Taxi drivers have lifted the lid on life as a cabbie, describing the drunken verbal abuse and violence they face almost every night.

Two drivers spoke out after they were attacked last Saturday – one had his minicab stolen and smashed up while the other had his window broken with a bottle of vodka.

The pair called for passengers to give more personal information when they book to dissuade yobbish behaviour and help protect drivers.

Father-of-three Mehmood Hussain, 41, from Hampton, was attacked by two men after he picked them up from a kiosk outside McCluskeys nightclub in Kingston and took them to Chessington Industrial Estate.

He described how his Honda Accord was stolen and later found smashed into a bollard at the junction of Sanger Avenue and Cox Lane.

He said: “I was scared something would happen. They were getting more and more angry. One guy grabbed me from the back with his arm around my neck.

“I pushed his arm up and my head went down and I managed to escaped but my car keys dropped.”

The same night Mohammad Reza Raghami, 47, from Twickenham, picked up three men from the same kiosk to take them to a nightclub at Tower Bridge.

But on the way they started attacking each other.

He stopped in Hanworth where one of them threw a bottle, which smashed the car’s rear window.

He said: “My job is at night opposite the club and 80 to 85 per cent of my customers are drunk.
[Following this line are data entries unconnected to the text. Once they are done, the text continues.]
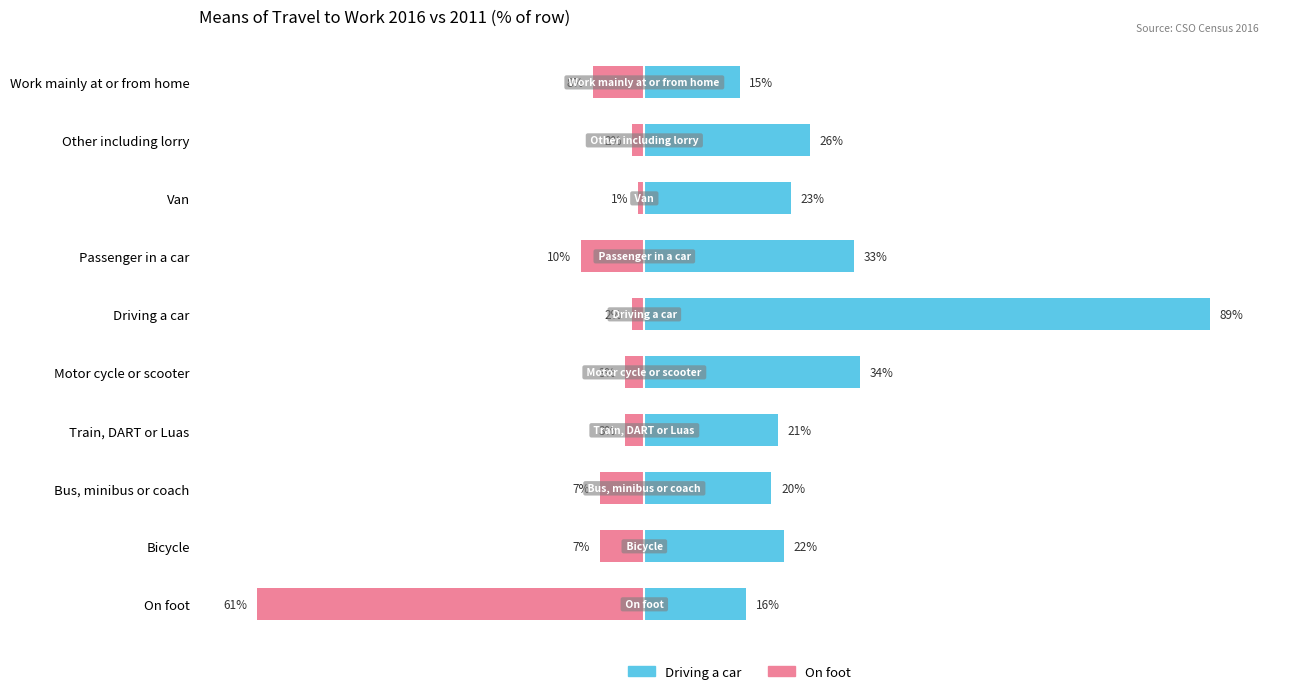

List the series in order of their peak value, lowest first.

On foot, Driving a car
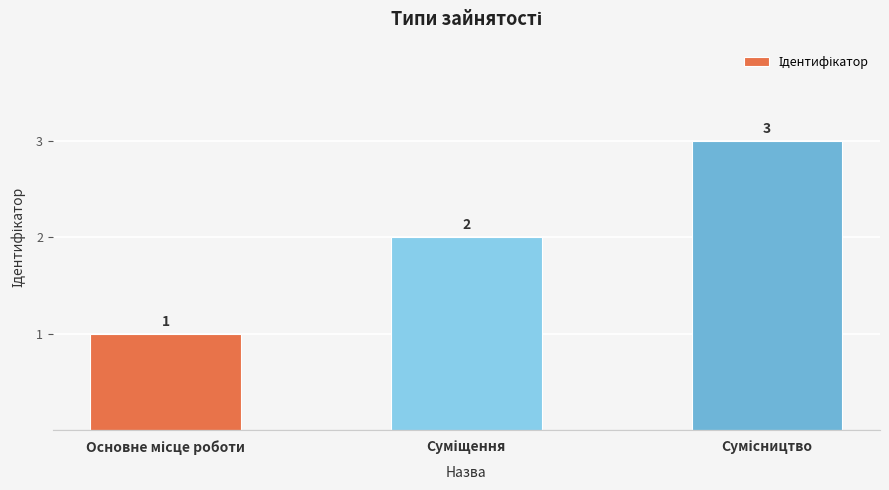

What is the sum of all values?

6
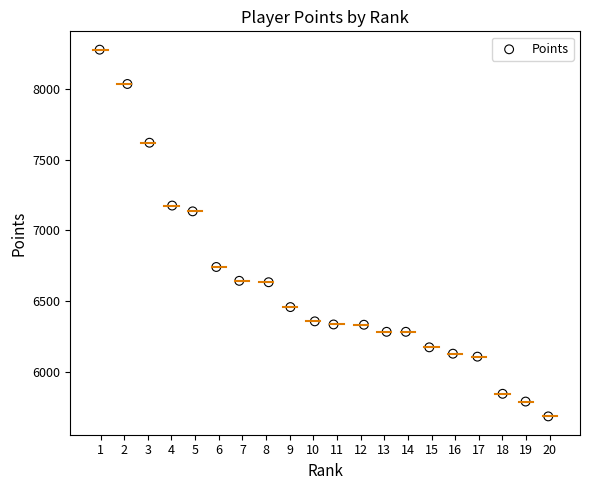

What Y value in the scatter plot is closest to 6981?

7135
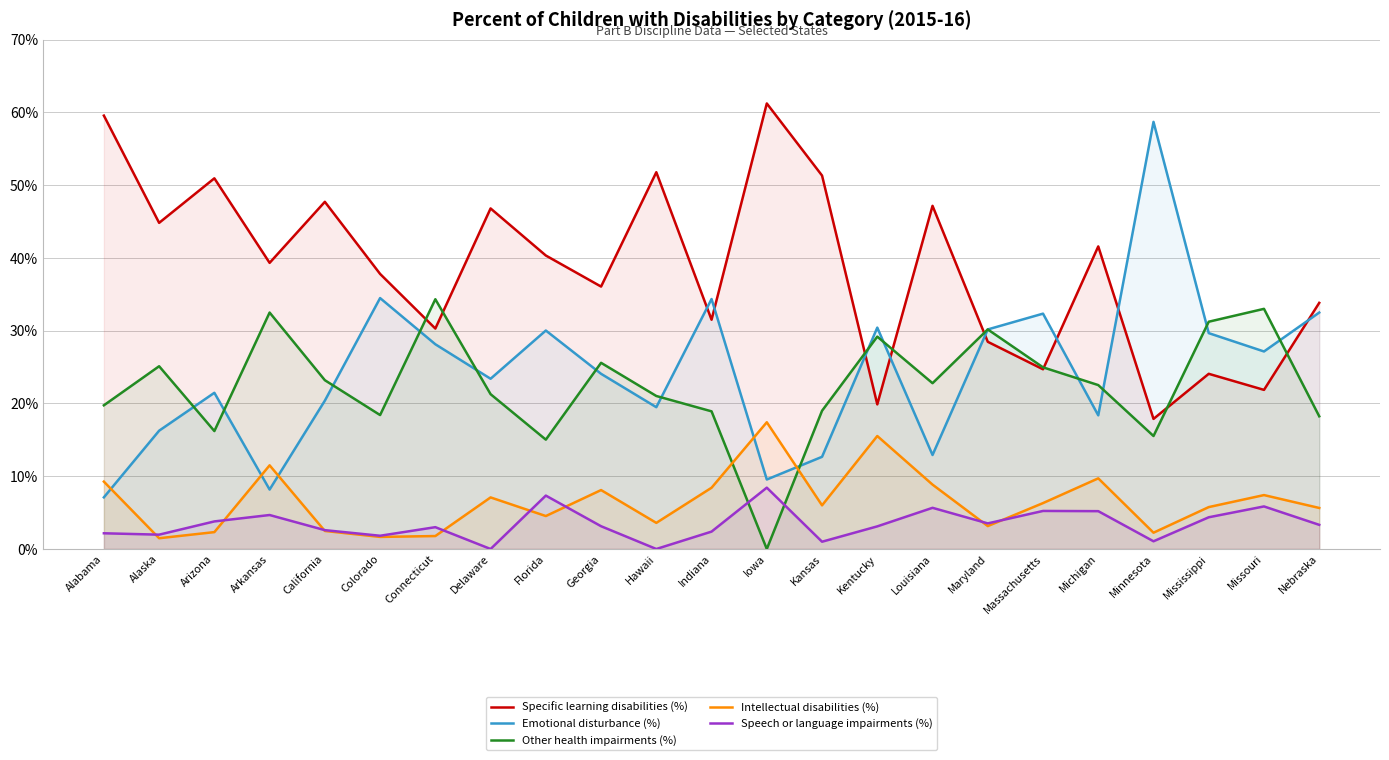

True or false: Intellectual disabilities (%) has more than 0 interior local peaks.

True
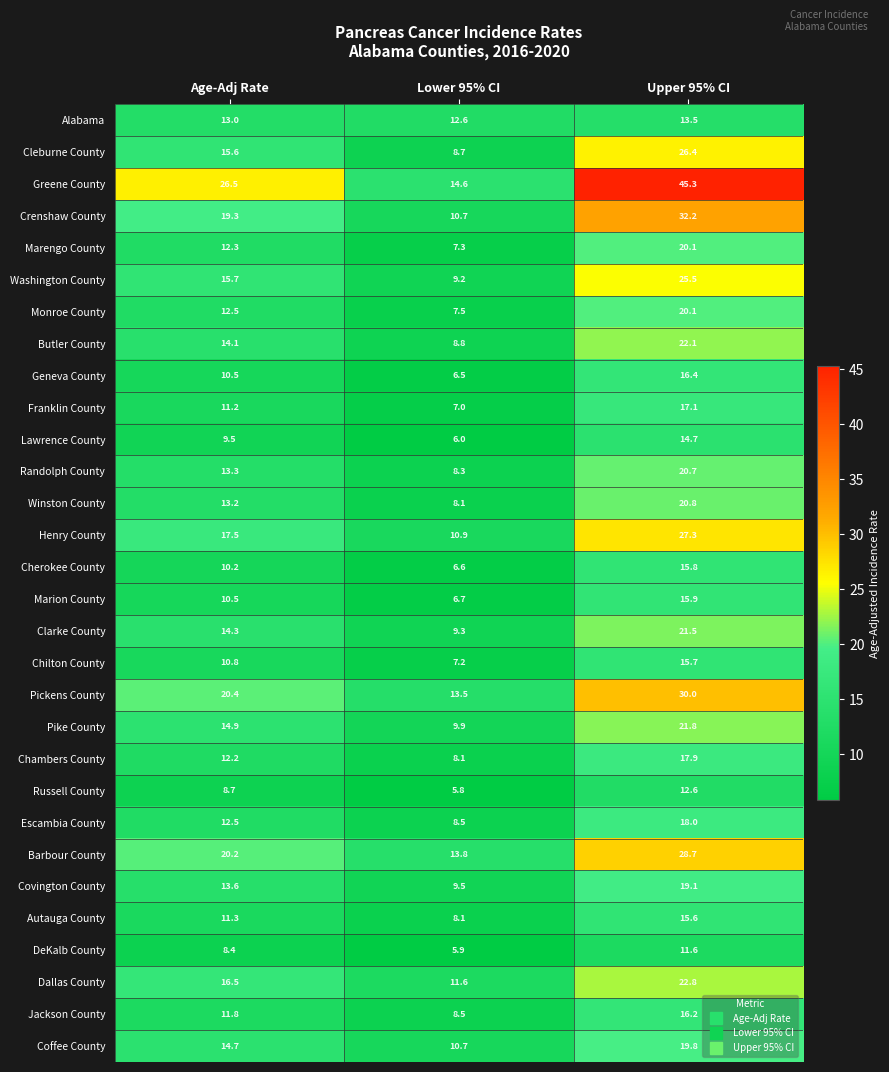

What is the total value across all series at Upper 95% CI?

625.2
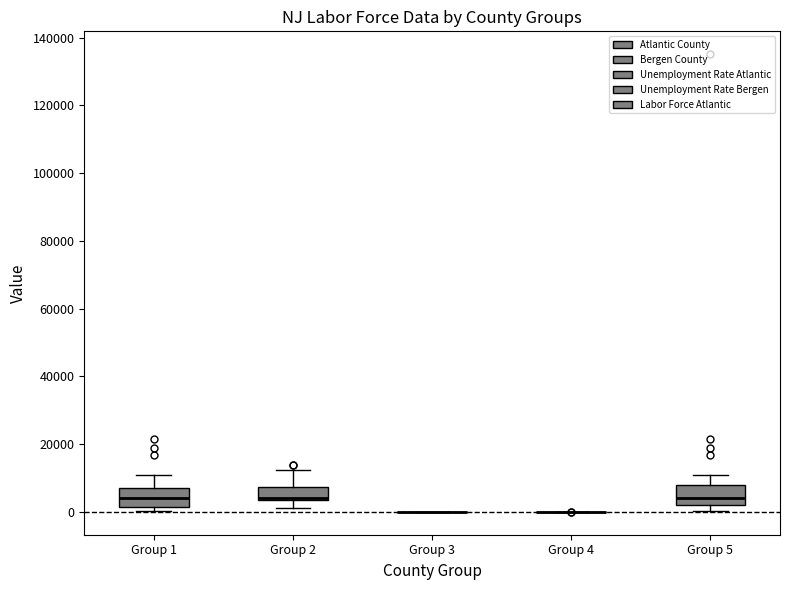

Reading left to right, transcribe this box plot: for each box, give where its median line is, the range the box spans, and where its two whiskers end, as read against the y-axis. The values are not printed on the chart, so give them approximately, as read against the axis.

Group 1: median 4000, box 2000 to 6000, whiskers 0 to 10000
Group 2: median 4000 (just above the box's lower edge), box 4000 to 8000, whiskers 2000 to 12000
Group 3: box collapsed to a line at 0, whiskers 0 to 0
Group 4: box collapsed to a line at 0, whiskers 0 to 0
Group 5: median 4000, box 2000 to 8000, whiskers 0 to 10000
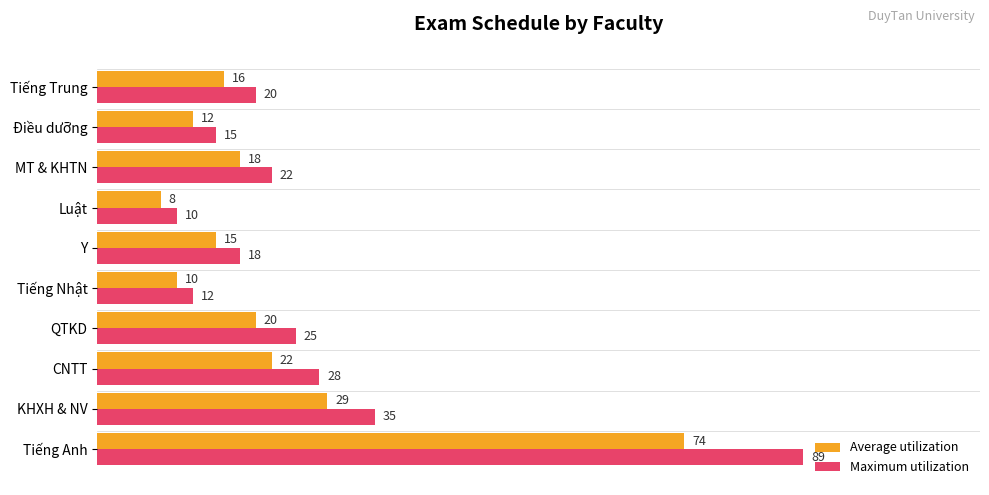

What is the sum of all Maximum utilization values?

274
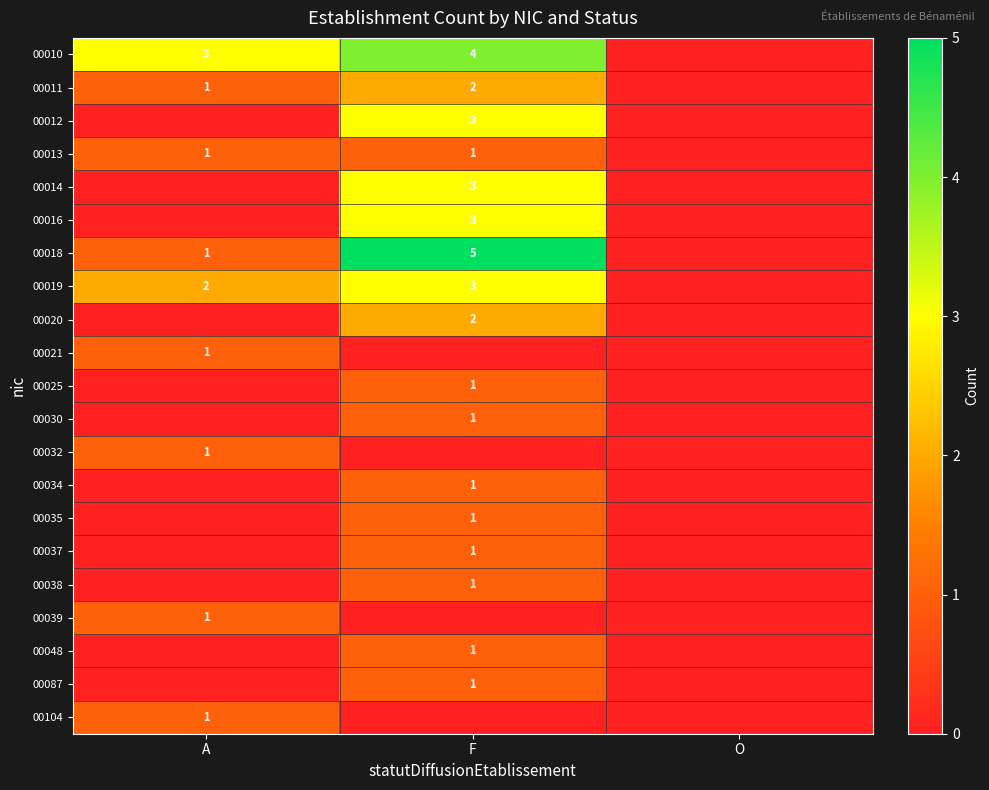

What is the total value across all series at F?

34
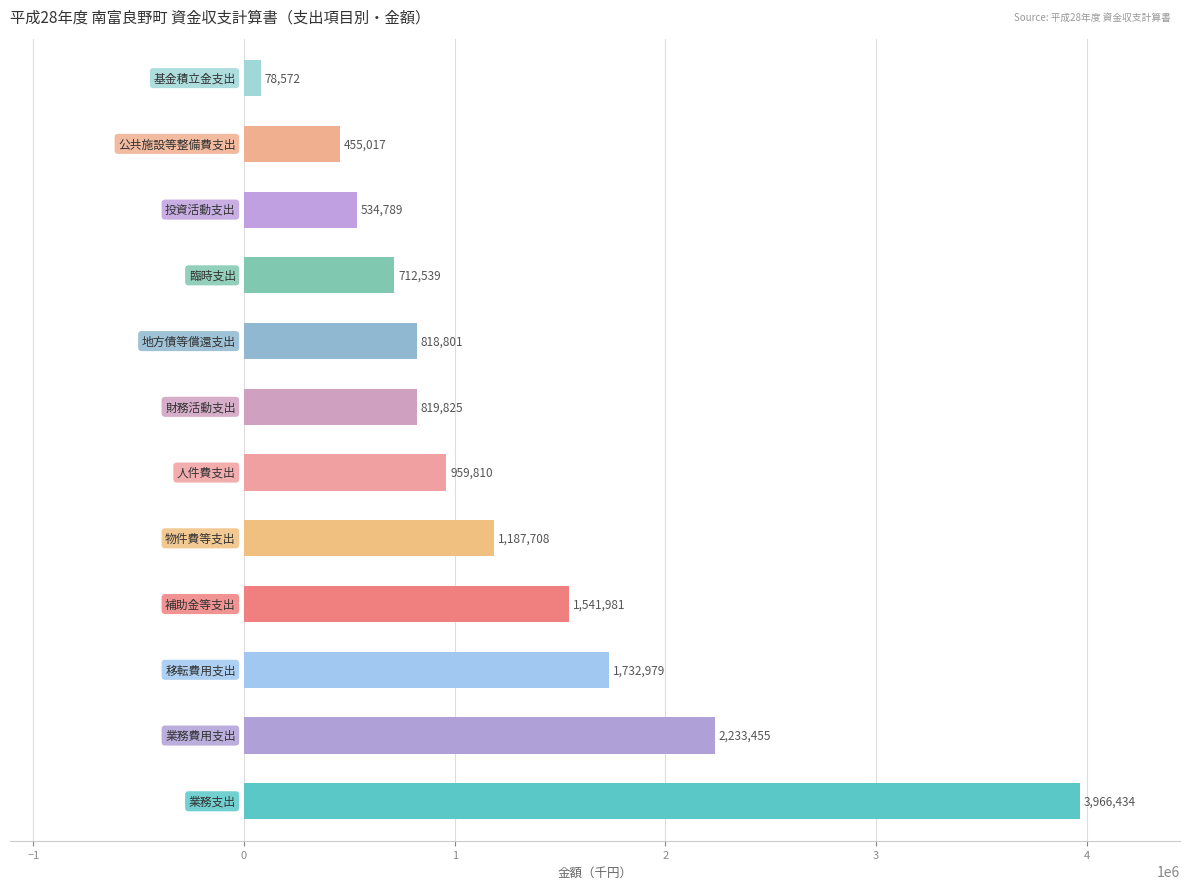

What is the greatest value displayed?

3966434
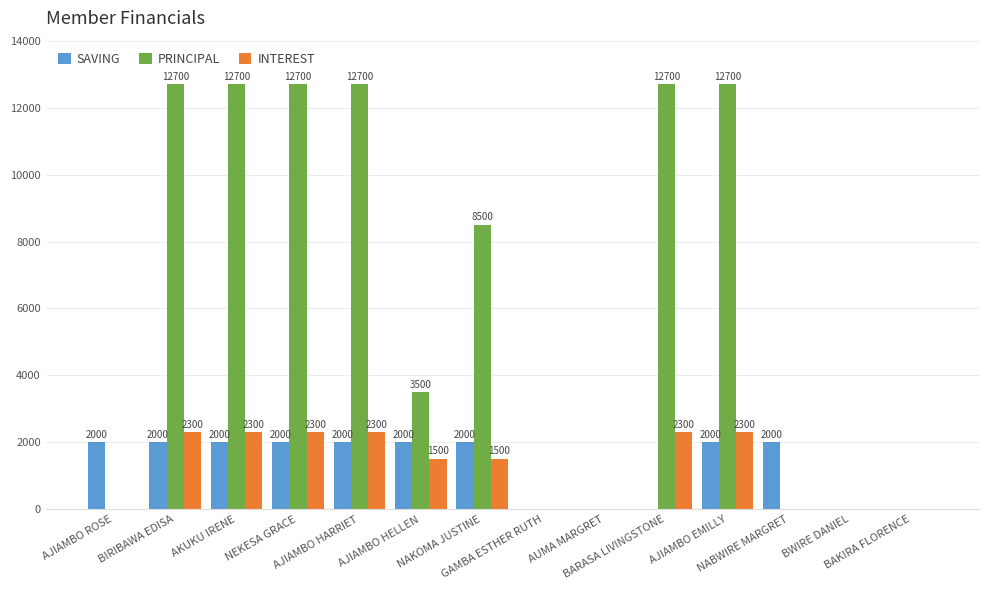

How many distinct data groups are displayed?

3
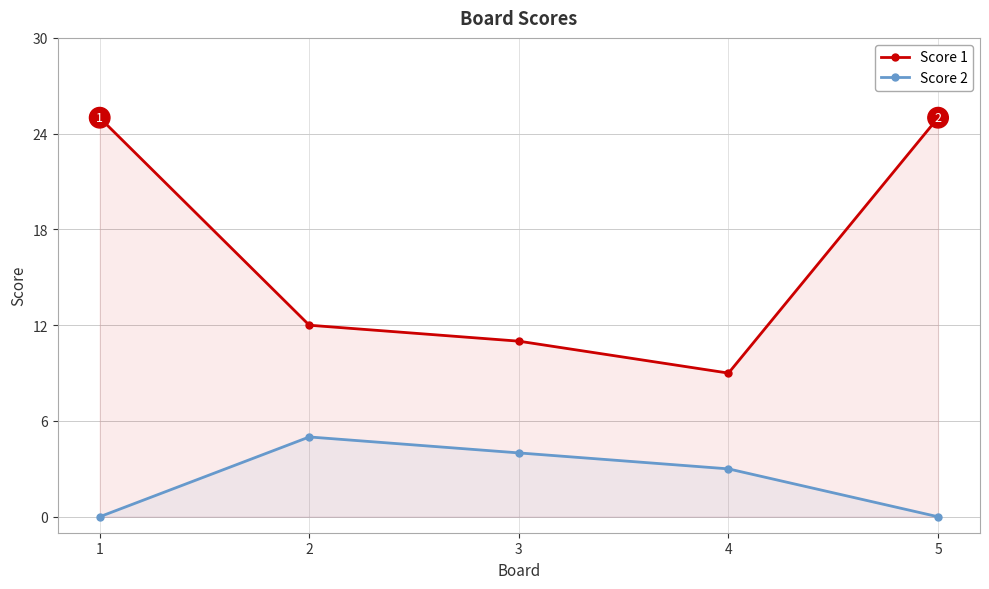

List the series in order of their peak value, highest first.

Score 1, Score 2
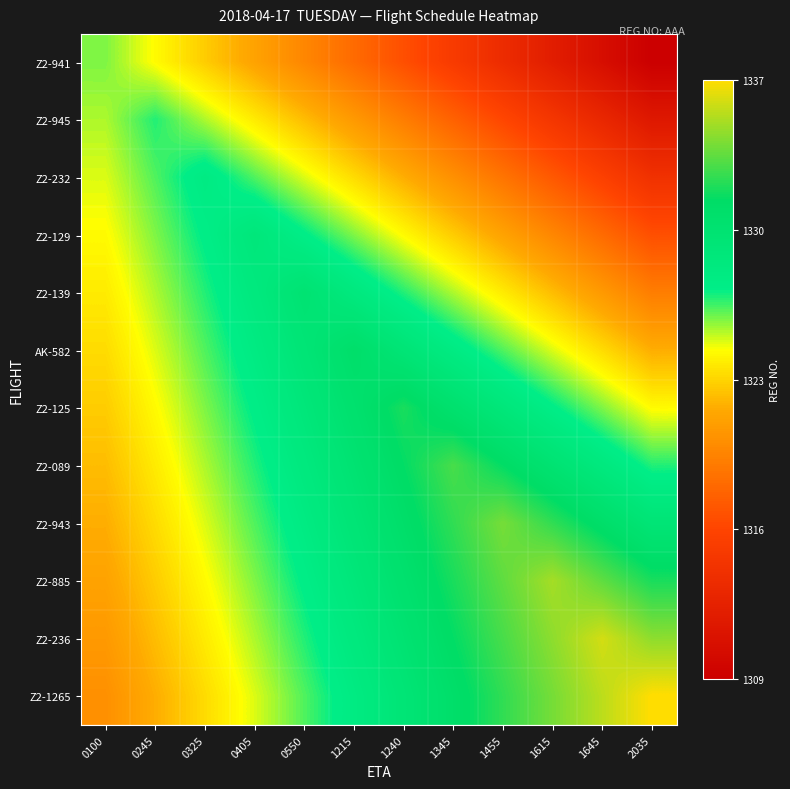

At 0245, list the series in order from smallest to largest.

Z2-1265, Z2-236, Z2-885, Z2-943, Z2-089, Z2-941, Z2-125, AK-582, Z2-139, Z2-129, Z2-232, Z2-945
“They shout at me and speak badly to me and sometimes punch me and are sick in the car.”

Frank Evans, of Kingston Town Cars, which operates the kiosk, said he was considering bringing in head cameras for kiosk operators.

He said: “Unfortunately when you are dealing with people with drink and drugs it is a well-known part of our trade that they think they can beat people up and not pay their fares.

“It is very difficult. You can’t ask for a passenger’s ID. These guys give false names anyway a lot of the time.”

* Kingston police said a 30-year-old from New Malden and a 31-year-old man from Chessington, had been arrested on suspicion of stealing a minicab and released on bail.